WORK TO COMPLETE
Copy all of the following data line by line, changing nothing.

RECORDS FOR PROCESSING
* BEGIN *

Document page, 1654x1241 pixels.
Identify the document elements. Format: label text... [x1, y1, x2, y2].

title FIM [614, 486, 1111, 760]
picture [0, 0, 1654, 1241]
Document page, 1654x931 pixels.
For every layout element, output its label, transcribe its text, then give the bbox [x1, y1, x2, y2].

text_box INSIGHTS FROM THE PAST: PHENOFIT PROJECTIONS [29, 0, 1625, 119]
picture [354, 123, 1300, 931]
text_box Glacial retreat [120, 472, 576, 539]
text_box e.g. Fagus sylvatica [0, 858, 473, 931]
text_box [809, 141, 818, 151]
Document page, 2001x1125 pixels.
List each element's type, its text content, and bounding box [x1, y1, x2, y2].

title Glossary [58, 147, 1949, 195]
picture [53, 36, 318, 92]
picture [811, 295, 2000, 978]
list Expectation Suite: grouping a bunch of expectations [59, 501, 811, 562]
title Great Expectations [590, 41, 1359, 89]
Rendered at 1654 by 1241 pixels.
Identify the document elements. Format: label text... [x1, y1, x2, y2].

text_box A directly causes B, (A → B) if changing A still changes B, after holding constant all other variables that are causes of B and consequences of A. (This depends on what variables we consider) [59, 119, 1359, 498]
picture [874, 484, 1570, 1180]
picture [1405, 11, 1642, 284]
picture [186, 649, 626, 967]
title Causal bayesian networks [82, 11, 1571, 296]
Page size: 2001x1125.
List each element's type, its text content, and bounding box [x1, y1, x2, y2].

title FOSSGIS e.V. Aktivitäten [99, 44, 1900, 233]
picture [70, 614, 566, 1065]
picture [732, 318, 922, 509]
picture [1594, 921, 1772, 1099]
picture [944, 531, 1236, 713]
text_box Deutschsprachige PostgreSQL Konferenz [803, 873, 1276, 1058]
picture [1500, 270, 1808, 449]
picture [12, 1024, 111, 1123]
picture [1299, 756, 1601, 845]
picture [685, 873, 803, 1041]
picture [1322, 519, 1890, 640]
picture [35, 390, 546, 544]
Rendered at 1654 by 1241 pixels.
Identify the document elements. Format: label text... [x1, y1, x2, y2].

* END *

FINAL RESULT
Document page, 1654x1241 pixels.
Identify the document elements. Format: label text... [x1, y1, x2, y2].

title FIM [614, 486, 1111, 760]
picture [0, 0, 1654, 1241]
Document page, 1654x931 pixels.
For every layout element, output its label, transcribe its text, then give the bbox [x1, y1, x2, y2].

text_box INSIGHTS FROM THE PAST: PHENOFIT PROJECTIONS [29, 0, 1625, 119]
picture [354, 123, 1300, 931]
text_box Glacial retreat [120, 472, 576, 539]
text_box e.g. Fagus sylvatica [0, 858, 473, 931]
text_box [809, 141, 818, 151]
Document page, 2001x1125 pixels.
List each element's type, its text content, and bounding box [x1, y1, x2, y2].

title Glossary [58, 147, 1949, 195]
picture [53, 36, 318, 92]
picture [811, 295, 2000, 978]
list Expectation Suite: grouping a bunch of expectations [59, 501, 811, 562]
title Great Expectations [590, 41, 1359, 89]
Rendered at 1654 by 1241 pixels.
Identify the document elements. Format: label text... [x1, y1, x2, y2].

text_box A directly causes B, (A → B) if changing A still changes B, after holding constant all other variables that are causes of B and consequences of A. (This depends on what variables we consider) [59, 119, 1359, 498]
picture [874, 484, 1570, 1180]
picture [1405, 11, 1642, 284]
picture [186, 649, 626, 967]
title Causal bayesian networks [82, 11, 1571, 296]
Page size: 2001x1125.
List each element's type, its text content, and bounding box [x1, y1, x2, y2].

title FOSSGIS e.V. Aktivitäten [99, 44, 1900, 233]
picture [70, 614, 566, 1065]
picture [732, 318, 922, 509]
picture [1594, 921, 1772, 1099]
picture [944, 531, 1236, 713]
text_box Deutschsprachige PostgreSQL Konferenz [803, 873, 1276, 1058]
picture [1500, 270, 1808, 449]
picture [12, 1024, 111, 1123]
picture [1299, 756, 1601, 845]
picture [685, 873, 803, 1041]
picture [1322, 519, 1890, 640]
picture [35, 390, 546, 544]
Rendered at 1654 by 1241 pixels.
Identify the document elements. Format: label text... [x1, y1, x2, y2].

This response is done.